Сенкевич безмерно идеализировал эту героиню, которую Поланецкий встречает в захолустной разоренной усадьбе и которая впоследствии, выйдя за него замуж, по отзыву Чехова, «до такой степени верна мужу и так тонко понимает „сердцем“ бога и жизнь, что становится в конце концов приторно и неловко…».
Молодой художник был более снисходителен к автору (впрочем, Лев Толстой тоже читал роман «с большим удовольствием»), может быть, еще и потому, что обстановка знакомства героев вызвала у него самые нежные воспоминания о Высóкове и его обитательнице:
«…это было лицо женщины спокойной и кроткой… Как в этой спящей деревне, как в этой лунной ночи, он нашел (в Марине. —
Мариня тоже занималась живописью, любила читать и не была склонна к развлечениям. Отец ее рассказывал Поланецкому, что, попав в Варшаву, она и там «сидела по целым дням… и книжки читала». «Дикаркой родилась, дикаркой и останется, — шутливо заключал старик».
Все это, по-видимому, живо напоминало Кустодиеву Юлию Прошинскую.
Снова встретившись в Высóкове, они порой вместе читали там журнал «Вестник иностранной литературы», и не исключено, что так было прочитано и одно место из печатавшегося тогда романа Поля Эрвье «Как они сами себя изображают». «Я не стану тебе описывать, как я влюбился. Подробности этого рода всегда незначительны и неопределенны даже для самого себя до тех пор, пока не заметишь, что все мысли, слова и действия подчинены одной неотвязной идее».

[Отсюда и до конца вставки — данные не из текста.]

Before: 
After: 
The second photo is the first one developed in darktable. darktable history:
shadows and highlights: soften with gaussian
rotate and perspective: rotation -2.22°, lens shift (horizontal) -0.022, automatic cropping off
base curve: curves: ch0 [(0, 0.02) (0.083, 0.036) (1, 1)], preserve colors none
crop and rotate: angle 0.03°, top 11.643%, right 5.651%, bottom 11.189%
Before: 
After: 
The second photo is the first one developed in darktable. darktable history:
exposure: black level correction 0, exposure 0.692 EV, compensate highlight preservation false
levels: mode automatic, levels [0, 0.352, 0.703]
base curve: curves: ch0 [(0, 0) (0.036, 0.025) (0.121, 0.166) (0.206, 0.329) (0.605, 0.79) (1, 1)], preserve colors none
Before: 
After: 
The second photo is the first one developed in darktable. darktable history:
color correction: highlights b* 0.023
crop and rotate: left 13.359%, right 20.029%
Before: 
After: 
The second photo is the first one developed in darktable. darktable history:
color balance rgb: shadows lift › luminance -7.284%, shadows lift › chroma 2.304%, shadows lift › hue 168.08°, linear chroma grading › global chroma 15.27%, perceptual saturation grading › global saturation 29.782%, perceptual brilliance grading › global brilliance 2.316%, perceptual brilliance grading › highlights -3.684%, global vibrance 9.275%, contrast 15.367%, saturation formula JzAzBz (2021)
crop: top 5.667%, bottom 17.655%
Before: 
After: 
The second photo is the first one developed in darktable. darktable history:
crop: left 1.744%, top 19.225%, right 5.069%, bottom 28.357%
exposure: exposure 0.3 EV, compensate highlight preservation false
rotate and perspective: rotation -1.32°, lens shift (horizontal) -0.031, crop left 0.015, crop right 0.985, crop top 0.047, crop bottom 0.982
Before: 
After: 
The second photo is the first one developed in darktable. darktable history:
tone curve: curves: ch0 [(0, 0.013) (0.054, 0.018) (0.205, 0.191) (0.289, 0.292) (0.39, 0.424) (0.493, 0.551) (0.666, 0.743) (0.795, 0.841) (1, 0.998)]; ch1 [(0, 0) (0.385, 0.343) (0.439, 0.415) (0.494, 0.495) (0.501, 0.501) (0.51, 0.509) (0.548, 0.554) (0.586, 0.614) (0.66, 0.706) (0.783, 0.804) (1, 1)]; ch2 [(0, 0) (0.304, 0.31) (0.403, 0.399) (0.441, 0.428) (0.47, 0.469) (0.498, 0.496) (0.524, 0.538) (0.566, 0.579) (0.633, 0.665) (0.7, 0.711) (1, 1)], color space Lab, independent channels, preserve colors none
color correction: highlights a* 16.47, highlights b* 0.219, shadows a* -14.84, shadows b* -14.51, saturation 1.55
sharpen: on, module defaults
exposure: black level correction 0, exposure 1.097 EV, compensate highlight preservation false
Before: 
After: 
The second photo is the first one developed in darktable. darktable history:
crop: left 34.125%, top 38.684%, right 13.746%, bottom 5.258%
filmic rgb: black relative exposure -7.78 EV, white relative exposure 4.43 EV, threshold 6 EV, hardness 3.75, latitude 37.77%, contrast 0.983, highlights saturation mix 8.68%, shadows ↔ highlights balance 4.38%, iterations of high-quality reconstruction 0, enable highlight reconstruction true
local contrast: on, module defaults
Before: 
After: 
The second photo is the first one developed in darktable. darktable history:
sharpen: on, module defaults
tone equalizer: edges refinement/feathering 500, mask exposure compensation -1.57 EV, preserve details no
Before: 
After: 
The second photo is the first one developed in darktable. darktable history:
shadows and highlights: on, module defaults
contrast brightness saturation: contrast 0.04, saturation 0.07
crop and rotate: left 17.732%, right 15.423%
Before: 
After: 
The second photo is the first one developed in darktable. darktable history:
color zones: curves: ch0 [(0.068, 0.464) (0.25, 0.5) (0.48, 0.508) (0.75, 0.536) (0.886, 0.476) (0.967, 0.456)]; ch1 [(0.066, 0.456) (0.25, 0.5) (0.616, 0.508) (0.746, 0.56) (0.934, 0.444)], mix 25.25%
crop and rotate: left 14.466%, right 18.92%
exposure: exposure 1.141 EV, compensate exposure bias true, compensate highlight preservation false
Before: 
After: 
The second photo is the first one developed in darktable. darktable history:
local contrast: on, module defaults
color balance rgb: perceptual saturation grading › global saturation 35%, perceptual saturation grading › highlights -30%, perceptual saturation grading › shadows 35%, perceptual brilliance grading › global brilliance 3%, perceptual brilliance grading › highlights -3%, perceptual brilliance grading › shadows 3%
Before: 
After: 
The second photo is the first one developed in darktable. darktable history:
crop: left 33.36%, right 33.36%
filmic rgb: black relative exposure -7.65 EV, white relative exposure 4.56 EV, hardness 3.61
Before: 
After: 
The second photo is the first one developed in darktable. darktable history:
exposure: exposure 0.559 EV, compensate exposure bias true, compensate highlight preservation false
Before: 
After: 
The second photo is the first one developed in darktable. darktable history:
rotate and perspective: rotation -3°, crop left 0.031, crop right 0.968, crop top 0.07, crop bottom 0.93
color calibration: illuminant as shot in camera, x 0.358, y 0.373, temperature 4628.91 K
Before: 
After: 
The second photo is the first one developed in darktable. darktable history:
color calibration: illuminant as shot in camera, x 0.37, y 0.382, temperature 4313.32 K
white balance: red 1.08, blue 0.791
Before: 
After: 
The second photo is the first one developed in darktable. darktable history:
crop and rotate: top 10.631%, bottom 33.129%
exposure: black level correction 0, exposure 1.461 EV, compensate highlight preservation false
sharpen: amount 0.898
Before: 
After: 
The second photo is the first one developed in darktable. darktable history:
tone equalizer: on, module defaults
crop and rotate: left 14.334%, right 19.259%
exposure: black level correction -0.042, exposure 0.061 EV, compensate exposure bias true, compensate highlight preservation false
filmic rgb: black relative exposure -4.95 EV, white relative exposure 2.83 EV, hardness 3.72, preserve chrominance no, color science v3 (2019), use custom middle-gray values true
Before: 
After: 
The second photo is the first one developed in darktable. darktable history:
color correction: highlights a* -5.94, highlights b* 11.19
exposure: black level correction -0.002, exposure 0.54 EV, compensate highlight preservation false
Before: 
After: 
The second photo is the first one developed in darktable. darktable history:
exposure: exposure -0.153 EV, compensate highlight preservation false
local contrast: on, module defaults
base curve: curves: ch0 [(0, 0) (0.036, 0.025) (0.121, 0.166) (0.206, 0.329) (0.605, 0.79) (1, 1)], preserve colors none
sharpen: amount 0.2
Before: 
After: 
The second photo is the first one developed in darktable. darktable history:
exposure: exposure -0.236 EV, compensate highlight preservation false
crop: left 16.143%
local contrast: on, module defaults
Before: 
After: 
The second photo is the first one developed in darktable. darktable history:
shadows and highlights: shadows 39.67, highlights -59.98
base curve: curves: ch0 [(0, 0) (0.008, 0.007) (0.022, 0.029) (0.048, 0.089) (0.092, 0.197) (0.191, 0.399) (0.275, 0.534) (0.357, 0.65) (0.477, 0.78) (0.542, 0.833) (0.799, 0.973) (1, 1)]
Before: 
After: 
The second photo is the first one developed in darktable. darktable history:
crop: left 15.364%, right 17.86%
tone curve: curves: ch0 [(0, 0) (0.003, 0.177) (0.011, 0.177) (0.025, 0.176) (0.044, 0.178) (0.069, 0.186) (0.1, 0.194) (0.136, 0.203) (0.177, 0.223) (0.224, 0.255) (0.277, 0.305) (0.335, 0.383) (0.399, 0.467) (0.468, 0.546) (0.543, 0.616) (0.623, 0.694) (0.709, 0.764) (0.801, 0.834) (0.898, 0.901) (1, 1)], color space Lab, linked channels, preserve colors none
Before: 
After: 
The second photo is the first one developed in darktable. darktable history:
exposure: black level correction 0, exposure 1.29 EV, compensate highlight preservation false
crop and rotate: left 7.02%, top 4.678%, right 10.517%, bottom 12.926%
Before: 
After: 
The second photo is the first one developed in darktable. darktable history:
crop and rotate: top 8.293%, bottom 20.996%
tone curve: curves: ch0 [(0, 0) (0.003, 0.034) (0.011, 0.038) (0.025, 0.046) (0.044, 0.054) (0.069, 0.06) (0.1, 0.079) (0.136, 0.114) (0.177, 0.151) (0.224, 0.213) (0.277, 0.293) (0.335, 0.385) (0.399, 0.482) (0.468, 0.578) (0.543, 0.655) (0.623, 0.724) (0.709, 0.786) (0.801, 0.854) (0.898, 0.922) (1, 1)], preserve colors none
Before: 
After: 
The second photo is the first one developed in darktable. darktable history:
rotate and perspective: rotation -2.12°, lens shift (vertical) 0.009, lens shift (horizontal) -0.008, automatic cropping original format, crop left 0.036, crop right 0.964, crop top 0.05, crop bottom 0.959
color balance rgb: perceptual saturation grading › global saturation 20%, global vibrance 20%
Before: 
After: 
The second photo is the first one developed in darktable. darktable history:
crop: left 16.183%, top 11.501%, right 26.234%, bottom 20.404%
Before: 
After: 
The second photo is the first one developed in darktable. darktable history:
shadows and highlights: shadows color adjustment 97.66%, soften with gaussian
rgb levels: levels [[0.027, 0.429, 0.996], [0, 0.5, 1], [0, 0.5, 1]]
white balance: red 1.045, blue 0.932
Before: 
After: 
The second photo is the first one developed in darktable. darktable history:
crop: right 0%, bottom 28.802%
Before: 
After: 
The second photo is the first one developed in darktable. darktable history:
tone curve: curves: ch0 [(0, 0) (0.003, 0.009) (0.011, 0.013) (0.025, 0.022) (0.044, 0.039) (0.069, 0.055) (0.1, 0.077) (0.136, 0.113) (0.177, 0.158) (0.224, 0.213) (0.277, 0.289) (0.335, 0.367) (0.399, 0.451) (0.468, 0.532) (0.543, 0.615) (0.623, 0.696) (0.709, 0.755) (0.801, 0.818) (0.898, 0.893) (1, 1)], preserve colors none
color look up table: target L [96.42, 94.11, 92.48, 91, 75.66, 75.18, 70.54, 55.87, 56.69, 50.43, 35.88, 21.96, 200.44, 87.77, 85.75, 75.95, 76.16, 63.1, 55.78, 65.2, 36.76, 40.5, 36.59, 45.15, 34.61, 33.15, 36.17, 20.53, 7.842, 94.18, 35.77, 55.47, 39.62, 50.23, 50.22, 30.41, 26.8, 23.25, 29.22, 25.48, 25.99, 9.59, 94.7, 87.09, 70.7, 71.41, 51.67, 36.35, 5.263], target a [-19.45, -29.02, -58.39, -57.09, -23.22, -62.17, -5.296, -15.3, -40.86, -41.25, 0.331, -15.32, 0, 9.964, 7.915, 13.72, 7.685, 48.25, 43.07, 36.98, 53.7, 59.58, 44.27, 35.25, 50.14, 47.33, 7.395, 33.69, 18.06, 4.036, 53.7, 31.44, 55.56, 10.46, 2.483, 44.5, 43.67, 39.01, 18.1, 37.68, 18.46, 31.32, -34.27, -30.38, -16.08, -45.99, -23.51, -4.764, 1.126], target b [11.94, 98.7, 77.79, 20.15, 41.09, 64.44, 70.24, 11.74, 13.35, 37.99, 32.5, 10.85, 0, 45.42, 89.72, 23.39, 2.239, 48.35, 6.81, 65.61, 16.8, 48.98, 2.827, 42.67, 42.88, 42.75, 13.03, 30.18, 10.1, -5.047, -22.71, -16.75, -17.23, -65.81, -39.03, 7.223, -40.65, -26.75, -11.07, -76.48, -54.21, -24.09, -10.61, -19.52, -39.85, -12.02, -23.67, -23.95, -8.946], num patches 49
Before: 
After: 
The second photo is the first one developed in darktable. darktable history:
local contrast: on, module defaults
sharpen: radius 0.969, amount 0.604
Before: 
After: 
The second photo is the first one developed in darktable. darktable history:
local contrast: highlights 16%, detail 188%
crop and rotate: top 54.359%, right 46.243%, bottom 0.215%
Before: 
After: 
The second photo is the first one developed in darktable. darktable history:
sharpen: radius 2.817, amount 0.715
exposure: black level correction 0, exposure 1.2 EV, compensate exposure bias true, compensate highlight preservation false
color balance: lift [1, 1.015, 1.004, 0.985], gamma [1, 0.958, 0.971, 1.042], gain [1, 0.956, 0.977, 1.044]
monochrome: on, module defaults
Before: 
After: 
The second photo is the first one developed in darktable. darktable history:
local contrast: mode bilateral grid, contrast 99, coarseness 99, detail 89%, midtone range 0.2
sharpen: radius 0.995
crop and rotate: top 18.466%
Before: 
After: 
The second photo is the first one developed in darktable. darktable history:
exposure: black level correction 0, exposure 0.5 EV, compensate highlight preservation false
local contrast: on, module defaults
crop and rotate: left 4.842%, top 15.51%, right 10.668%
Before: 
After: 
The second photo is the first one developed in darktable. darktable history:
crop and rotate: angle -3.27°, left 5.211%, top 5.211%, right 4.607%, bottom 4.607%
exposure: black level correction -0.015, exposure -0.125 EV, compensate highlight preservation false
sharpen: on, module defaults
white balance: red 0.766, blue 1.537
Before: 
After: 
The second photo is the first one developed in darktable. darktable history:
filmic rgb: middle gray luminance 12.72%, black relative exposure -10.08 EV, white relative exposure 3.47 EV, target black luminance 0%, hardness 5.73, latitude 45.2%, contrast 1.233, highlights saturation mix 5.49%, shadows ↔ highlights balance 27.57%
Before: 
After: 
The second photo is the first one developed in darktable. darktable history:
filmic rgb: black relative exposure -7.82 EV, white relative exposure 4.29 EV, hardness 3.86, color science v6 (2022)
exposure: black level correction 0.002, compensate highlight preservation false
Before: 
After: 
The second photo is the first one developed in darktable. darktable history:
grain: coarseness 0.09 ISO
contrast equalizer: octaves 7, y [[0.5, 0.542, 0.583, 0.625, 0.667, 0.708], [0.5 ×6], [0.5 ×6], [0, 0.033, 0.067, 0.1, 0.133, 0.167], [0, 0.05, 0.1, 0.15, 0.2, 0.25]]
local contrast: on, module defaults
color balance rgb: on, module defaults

Именно высоковской «дикарке» стал вскоре поверять Кустодиев свои радости, заботы и тревоги: «Сомнения всюду и всегда меня преследуют, я, кажется, еще никогда и ничего не делал, не сомневаясь в том, что делаю, особенно сильно, когда что-нибудь работаю…»
Именно она заставила его с огромной силой пережить всю красоту окружающей природы.
Через несколько лет, когда сестер Грек уже не было в живых и Высóково опустело, побывавший там Кустодиев горестно написал Юлии Евстафьевне: «…все было мертво — все умерло, двор, дом, сад, роща — все это молчит», но в заключение решительно возразил самому себе: «Ведь это не все умерло, пока мы живы».
И даже теперь, когда пересматриваешь наброски художника тех лет и перечитываешь письма, все это снова оживает перед глазами:
«Вот я сейчас с таким бы удовольствием побегал бы с Вами где-нибудь в поле — особенно там за гумном, как, я думаю, теперь хорошо у Вас — серые тучи, ветер шумит по березам, и галки стаями кричат и перелетают; я их страшно люблю».
Действительно, стая птиц в небе станет одной из любимых кустодиевских деталей; ее встречаешь от первых астраханских рисунков до вещей самых последних лет жизни художника.